Das Vorkommen und die Besatzdichte von Bodentieren ist abhängig von dem Hohlraumvolumen des Bodens, von den zur Verfügung stehenden organischen Stoffen, dem Bodenklima und der Art der Bewirtschaftung. Diese Tiere sind durchaus auch Indikatoren des Bodenzustandes und man kann mit ihrem Vorkommen durchaus Rückschlüsse auf den Bodenzustand treffen (ähnlich der Zeigerpflanzen).
Aus der großen Vielfalt der Bodentiere gibt es einige charakteristische „Zeigertiere“:
Tausendfüßerarten treten häufig bei kalk-, kalium- und phosphorarmen Böden auf.
Wo eine gute Nährhumusversorgung und Bodengare vorhanden ist, sowie reichlich Kalium und Phosphor, findet man Springschwänze.
Asseln brauchen immer feuchte Lebensräume.
Weberknechte findet man häufig in naturgemäß bewirtschafteten Gärten mit reichlich Humus und Kalk.

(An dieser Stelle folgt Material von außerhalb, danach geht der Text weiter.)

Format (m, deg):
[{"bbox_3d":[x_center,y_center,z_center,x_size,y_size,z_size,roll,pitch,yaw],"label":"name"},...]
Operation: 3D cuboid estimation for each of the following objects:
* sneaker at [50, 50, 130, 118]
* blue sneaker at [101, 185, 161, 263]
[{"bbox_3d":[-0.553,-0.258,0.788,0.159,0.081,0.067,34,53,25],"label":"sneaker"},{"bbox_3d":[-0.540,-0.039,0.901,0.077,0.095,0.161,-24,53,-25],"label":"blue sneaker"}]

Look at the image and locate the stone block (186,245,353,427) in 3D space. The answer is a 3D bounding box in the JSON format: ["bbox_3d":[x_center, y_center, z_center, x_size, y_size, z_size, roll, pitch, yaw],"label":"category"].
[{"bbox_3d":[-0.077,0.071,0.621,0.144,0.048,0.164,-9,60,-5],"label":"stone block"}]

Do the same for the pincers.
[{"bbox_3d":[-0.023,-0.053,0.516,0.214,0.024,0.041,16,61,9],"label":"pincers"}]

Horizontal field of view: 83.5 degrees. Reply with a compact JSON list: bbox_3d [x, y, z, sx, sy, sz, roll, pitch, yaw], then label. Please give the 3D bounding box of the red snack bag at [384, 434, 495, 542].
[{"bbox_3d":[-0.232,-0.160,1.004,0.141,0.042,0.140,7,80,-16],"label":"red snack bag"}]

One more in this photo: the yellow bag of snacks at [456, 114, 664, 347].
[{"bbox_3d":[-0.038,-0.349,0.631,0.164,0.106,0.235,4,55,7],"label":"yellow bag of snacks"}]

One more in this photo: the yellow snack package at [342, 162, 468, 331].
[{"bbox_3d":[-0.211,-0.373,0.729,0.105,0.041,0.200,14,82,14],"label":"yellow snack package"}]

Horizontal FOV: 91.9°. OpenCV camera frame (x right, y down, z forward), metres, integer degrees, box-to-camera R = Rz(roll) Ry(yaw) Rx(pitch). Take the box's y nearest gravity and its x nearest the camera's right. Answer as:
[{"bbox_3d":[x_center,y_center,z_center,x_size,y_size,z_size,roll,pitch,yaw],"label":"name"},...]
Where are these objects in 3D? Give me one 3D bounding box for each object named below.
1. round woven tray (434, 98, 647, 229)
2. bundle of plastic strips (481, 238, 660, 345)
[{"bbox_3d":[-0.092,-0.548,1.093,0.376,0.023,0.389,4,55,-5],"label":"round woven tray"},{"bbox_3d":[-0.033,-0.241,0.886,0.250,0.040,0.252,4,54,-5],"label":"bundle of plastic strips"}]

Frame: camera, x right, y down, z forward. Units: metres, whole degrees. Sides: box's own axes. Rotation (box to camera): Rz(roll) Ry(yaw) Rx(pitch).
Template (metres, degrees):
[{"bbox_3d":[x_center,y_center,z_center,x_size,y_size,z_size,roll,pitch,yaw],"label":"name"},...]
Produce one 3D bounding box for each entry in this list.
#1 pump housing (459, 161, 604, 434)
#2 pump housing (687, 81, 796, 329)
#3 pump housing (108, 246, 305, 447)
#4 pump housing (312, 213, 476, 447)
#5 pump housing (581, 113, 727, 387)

Raubmilben sind wichtig für die biologische Schädlingsbekämpfung. Ihr Besatz geht rapide zurück bei hohen anorganischen Düngergaben und chemischen Pflanzenschutzmaßnahmen.
Der Gold-Laufkäfer zeigt schwere Böden an. Kanal- und Putzkäfer findet man auf feuchteren Standorten. Schnellkäfer kennzeichnen leichte Böden und Grabläufer einen trockenen Boden. Alle diese Laufkäfer vertilgen Schnecken und andere wirbellose Gartenschädlinge.
Zum Schluß noch einige Worte zur Bodenmüdigkeit, einem Phänomen, mit dem vor allem Rosenliebhaber zu kämpfen haben, denn Rosengewächse und auch die meisten Baumobstarten sind recht häufig von dieser Erscheinung betroffen.
Es sind meist die Folgen einer einseitigen Kulturführung oder einer längeren Monokultur. Die Ursachen hierfür konnten noch nicht eindeutig geklärt werden. Die bisherigen Erkenntnisse lassen aber den Schluß zu, dass toxische Ausscheidungen der Pflanzenwurzeln oder von Mikroorganismen, sowie Nematoden und Bodenpilze als Schädiger in Frage kommen.
Entgegensteuern kann man mit Hilfe der Gründüngung, durch Ansaat von Tagetes, Ringelblumen und Kapuzinerkresse, mit hochwertigem Kompost und mit mulchen.
Wer aber einen optimalen Humuszustand und Bodenaktivität hat (oder diese erreicht), dürfte keine Probleme mit der Bodenmüdigkeit bekommen.